### Given data

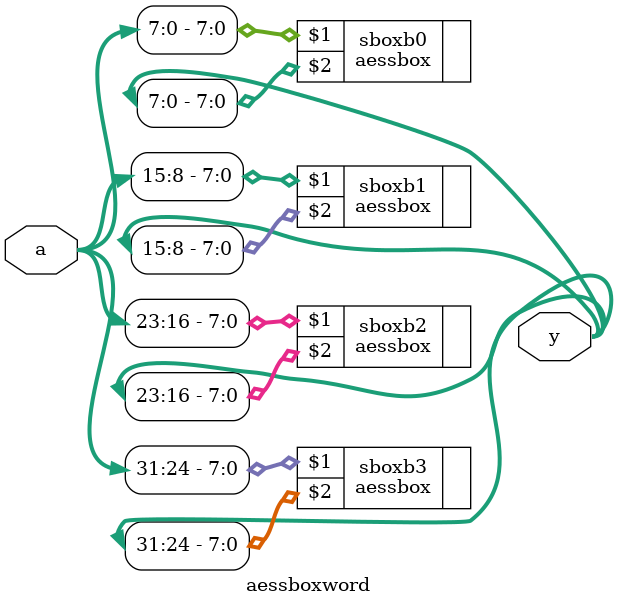
<source format=sv>

module aessboxword(
   input  logic [31:0] a, 
   output logic [31:0] y
);   
   
   // substitutions boxes for each byte of the word
   aessbox sboxb0(a[7:0],   y[7:0]);
   aessbox sboxb1(a[15:8],  y[15:8]);
   aessbox sboxb2(a[23:16], y[23:16]);	
   aessbox sboxb3(a[31:24], y[31:24]);   
endmodule

</source>
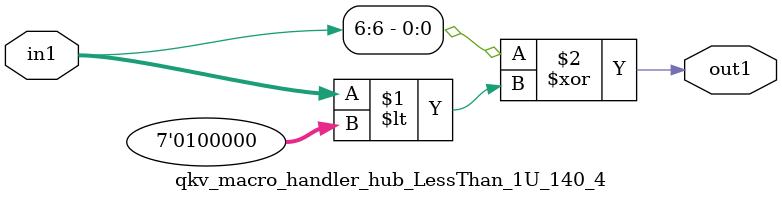
<source format=v>

`timescale 1ps / 1ps


module qkv_macro_handler_hub_LessThan_1U_140_4( in1, out1 );

    input [6:0] in1;
    output out1;

    
    // rtl_process:qkv_macro_handler_hub_LessThan_1U_140_4/qkv_macro_handler_hub_LessThan_1U_140_4_thread_1
    assign out1 = (in1[6] ^ in1 < 7'd032);

endmodule


</source>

######

Print the data above exactly, minus pictures.

<source format=sv>

module aessboxword(
   input  logic [31:0] a, 
   output logic [31:0] y
);   
   
   // substitutions boxes for each byte of the word
   aessbox sboxb0(a[7:0],   y[7:0]);
   aessbox sboxb1(a[15:8],  y[15:8]);
   aessbox sboxb2(a[23:16], y[23:16]);	
   aessbox sboxb3(a[31:24], y[31:24]);   
endmodule

</source>
<source format=v>

`timescale 1ps / 1ps


module qkv_macro_handler_hub_LessThan_1U_140_4( in1, out1 );

    input [6:0] in1;
    output out1;

    
    // rtl_process:qkv_macro_handler_hub_LessThan_1U_140_4/qkv_macro_handler_hub_LessThan_1U_140_4_thread_1
    assign out1 = (in1[6] ^ in1 < 7'd032);

endmodule


</source>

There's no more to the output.